UN delegates agree basis for global climate pact
UN negotiators reached consensus yesterday on some of the foundations for a global climate pact, modifying wording in a document that had threatened to derail talks in Warsaw.
In a open meeting, delegates adopted an altered text thrashed out during an hour-long emergency huddle in the Warsaw National Stadium where the talks were rapidly approaching their 24th hour of extra time.
The revised text, yet to be ratified by a joint plenary meeting of all parties, notably changed the word "commitments" for nationally-determined greenhouse gas emissions cuts, to "contributions".
Developed and developing nations have butted heads in the Polish capital ever since the annual round of talks started on November 11, aimed at laying the groundwork for the new pact to be signed in Paris by December 2015. It will be the first to bind all the world's nations to curbing earth-warming greenhouse gas emissions from burning coal, oil and gas.
A key point of contention was the opposition of emerging economies like China and India to any "commitments" of an equally binding nature to rich and poor states, without taking account of their history of greenhouse gas emissions.
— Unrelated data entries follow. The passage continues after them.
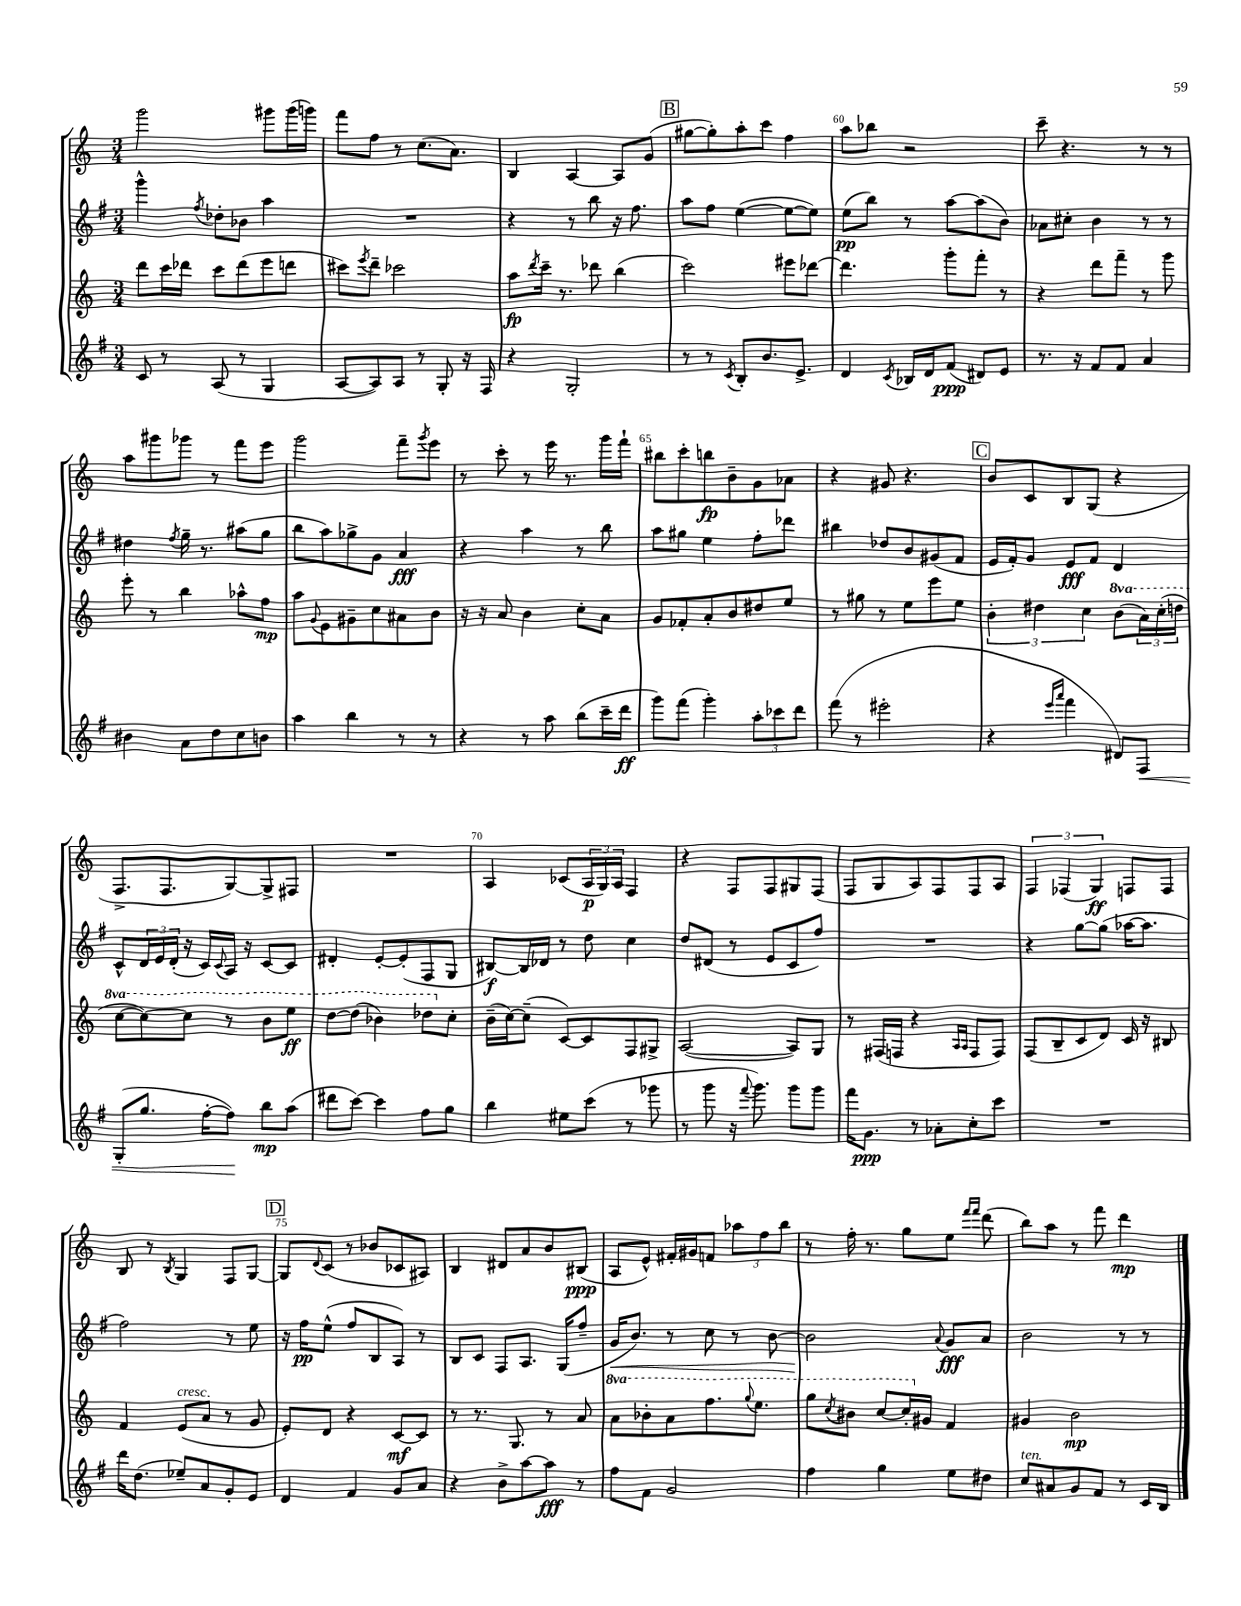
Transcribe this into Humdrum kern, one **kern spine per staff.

**kern	**kern	**kern	**kern
*staff4	*staff3	*staff2	*staff1
*clefG2	*clefG2	*clefG2	*clefG2
*k[f#]	*k[]	*k[f#]	*k[]
*M3/4	*M3/4	*M3/4	*M3/4
8c	8ddd	4ggg^^	2ggg
8r	16ccc	.	.
.	16ddd-	.	.
.	.	8qff#	.
(8A	8ccc	8dd-'	.
8r	(8ddd-	8b-	.
4G	8eee	4aa	8ggg#
.	8ddd	.	(16ggg#
.	.	.	16ggg)
=	=	=	=
[8A	8ccc#)	2.r	8fff
.	8qeee	.	.
8A])	8ddd~	.	8ff
8A	2ccc-	.	8r
8r	.	.	(8.cc
8G'	.	.	.
.	.	.	8.a)
16r	.	.	.
16F#	.	.	.
=	=	=	=
4r	8aa	4r	4B
.	8qddd	.	.
.	16ccc~	.	.
.	8.r	.	.
2G'	.	8r	[4A
.	8ddd-	8bb	.
.	(4bb	16r	8A]
.	.	8.ff#	.
.	.	.	(8g
=	=	=	=
8r	2ccc)	8aa	[8gg#
8r	.	8ff#	8gg#'])
8qc	.	.	.
8B'	.	([4ee	8aa'
8.b	.	.	8ccc
.	8eee#	8ee_	4ff
8.e^	.	.	.
.	[8ddd-	8ee])	.
=	=	=	=
4d	4.ddd-]	(8ee	8aa
.	.	8bb)	8bb-
8qc	.	.	.
16B-	.	8r	2r
16d	.	.	.
(8f#	8ggg'	[8aa	.
8d#)	8fff'	(8aa]	.
8e	8r	8b)	.
=	=	=	=
8.r	4r	8a-	8ccc~
.	.	8cc#'	4.r
16r	.	.	.
8f#	8ddd	4b	.
8f#	8fff~	.	.
4a	8r	8r	8r
.	8ggg	8r	8r
=	=	=	=
4b#	8eee'	4dd#	8aa
.	8r	.	8ggg#
.	.	8qff#	.
8a	4bb	16gg~	8ggg-
.	.	8.r	.
8dd	.	.	8r
8cc	8aa-^^	(8aa#	8fff
8b	8ff	8gg	8eee
=	=	=	=
4aa	8aa	8bb	2ggg
.	8qqg	.	.
.	8e	8aa)	.
4bb	8g#~	8gg-^	.
.	8cc	8g	.
8r	8a#	4a	8fff~
.	.	.	8qggg
8r	8b	.	8eee
=	=	=	=
4r	16r	4r	8r
.	16r	.	.
.	8a	.	8ccc'
8r	4b	4aa	8r
8aa	.	.	16eee
.	.	.	8.r
(8bb	8cc'	8r	.
16ccc~	8a	8bb	16ggg
16ddd	.	.	16fff`
=	=	=	=
8ggg)	8g	8aa	8bb#
(8fff#	8f-'	8gg#	8ccc'
4ggg')	8a'	4ee	8bb
.	8b	.	8b~
12aa'	8dd#	8ff#'	8g
12ccc-	.	.	.
.	8ee	8ddd-	8a-
12ddd	.	.	.
=	=	=	=
(8fff#	8r	4bb#	4r
8r	8gg#	.	.
2eee#'	8r	8dd-	8g#
.	8ee	8b	4.r
.	8eee	(8g#	.
.	8ee	8f#	.
=	=	=	=
4r	6b'	16e	8b
.	.	16f#')	.
.	.	8g	8c
.	6dd#	.	.
16qqeee	.	.	.
16qqaaa	.	.	.
4fff#	.	8e	8B
.	6cc	.	.
.	.	8f#	(8G
8d#)	(8bb	4d	4r
8F#	24aa)	.	.
.	(24ccc'	.	.
.	24ddd	.	.
=	=	=	=
(8G'	[8ccc	8c^^	8.F^
8.gg	8ccc_)	24d	.
.	.	24e	.
.	.	.	8.F
.	.	(24d'	.
.	8ccc]	16r	.
[16ff#'	.	16c)	.
.	.	8qqc	.
8ff#])	8r	16A	[8G)
.	.	16r	.
8bb	8bb	[8c	8G^]
(8aa	8eee	8c]	8F#
=	=	=	=
8ddd#	[8ddd	4d#'	2.r
[8ccc)	(8ddd]	.	.
4ccc]	4bb-)	[8e'	.
.	.	(8e']	.
8ff#	8ddd-	8F#	.
8gg	8cc'	8G	.
=	=	=	=
4bb	(16b~	[8B#)	4A
.	[16cc)	.	.
.	(8cc~]	16B#]	.
.	.	16d-	.
8ee#	[8c)	8r	(8c-
(8ccc	8c]	8dd	24A
.	.	.	24G)
.	.	.	24A
8r	8F	4cc	4F
8ggg-	8G#^	.	.
=	=	=	=
8r	([2A	8dd	4r
8ggg	.	(8d#	.
16r	.	8r	8F
8qqfff#	.	.	.
8.ggg)	.	.	.
.	.	8e	8F
8ggg	8A])	8c	8G#
8ggg	8G	8ff#)	(8F
=	=	=	=
16fff#	8r	2.r	8F
8.g	.	.	.
.	(16F#	.	8G
.	16F	.	.
8r	4r	.	8A)
8a-'	.	.	8F
.	16qqA	.	.
.	16qqA	.	.
8cc'	8F	.	8F
8ccc	8F)	.	8A
=	=	=	=
2.r	(8F	4r	6F
.	8B~	.	.
.	.	.	(6F-
.	8c	[8gg	.
.	.	.	6G)
.	8d)	(8gg]	.
.	16c	[16aa-	8F
.	16r	8.aa-]	.
.	8B#	.	8F
=	=	=	=
16ddd	4f	2ff#)	8B
(8.dd	.	.	.
.	.	.	8r
.	.	.	8qB
8ee-~)	(8e	.	4G
8a	8a	.	.
8g'	8r	8r	8F
8e	8g	8ee	[8G
=	=	=	=
4d	8e')	16r	8G]
.	.	16ff#	.
.	.	.	8qqd
.	8d	(8ee^^	(8c
4f#	4r	8ff#	8r
.	.	8B	8b-
8g	[8c	8A)	8c-
8a	8c]	8r	8A#)
=	=	=	=
4r	8r	8B	4B
.	8.r	8c	.
8b^	.	8F#	8d#
.	8.G	.	.
[8aa	.	8.A	8a
8aa]	8r	.	8b
.	.	(16G	.
8r	8a	8ff#~	(8B#
=	=	=	=
8ff#	8aa	16g	8A
.	.	8.b)	.
8f#	8bb-'	.	8e^^)
2g	8aa	8r	16f#'
.	.	.	16g#
.	8.fff	8cc	8f
.	.	8r	12aa-
.	8qqggg	.	.
.	8.eee	.	.
.	.	.	12ff
.	.	[8b	.
.	.	.	12bb
=	=	=	=
4ff#	8ggg	2b]	8r
.	8qccc	.	.
.	8bb#	.	16ff'
.	.	.	8.r
4gg	[8ccc	.	.
.	16ccc']	.	8gg
.	16g#	.	.
.	.	8qqa	.
8ee	4f	8g	8ee
.	.	.	16qqfff
.	.	.	16qqfff
8dd#	.	8a	(8ddd
=	=	=	=
8cc	4g#	2b	8bb)
8a#	.	.	8aa
8g	2b	.	8r
8f#	.	.	8fff
8r	.	8r	4ddd
16c	.	8r	.
16B	.	.	.
==	==	==	==
*-	*-	*-	*-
Developing nations, their growth largely powered by fossil fuel combustion, blame the West's long emissions history for the peril facing the planet, and insist their wealthier counterparts carry a larger responsibility to fix the problem.
"Only developed countries should have commitments," Chinese negotiator Su Wei earlier told fellow negotiators.
Emerging economies could merely be expected to "enhance action", he said.
On current emissions trends, scientists warn that the earth could face warming of four degrees or higher over pre-industrial levels - a recipe for catastrophic storms, droughts, floods and a land-gobbling sea-level rise that would hit poor countries disproportionally hard.
A major sticking point was the insistence of some developing nations such as China and India, their growth fuelled by fossil-fuel combustion, on guarantees of less onerous emissions curbs compared with wealthy nations.
As emissions continue to grow year after year, developing nations say their developed counterparts must take more responsibility for curbs.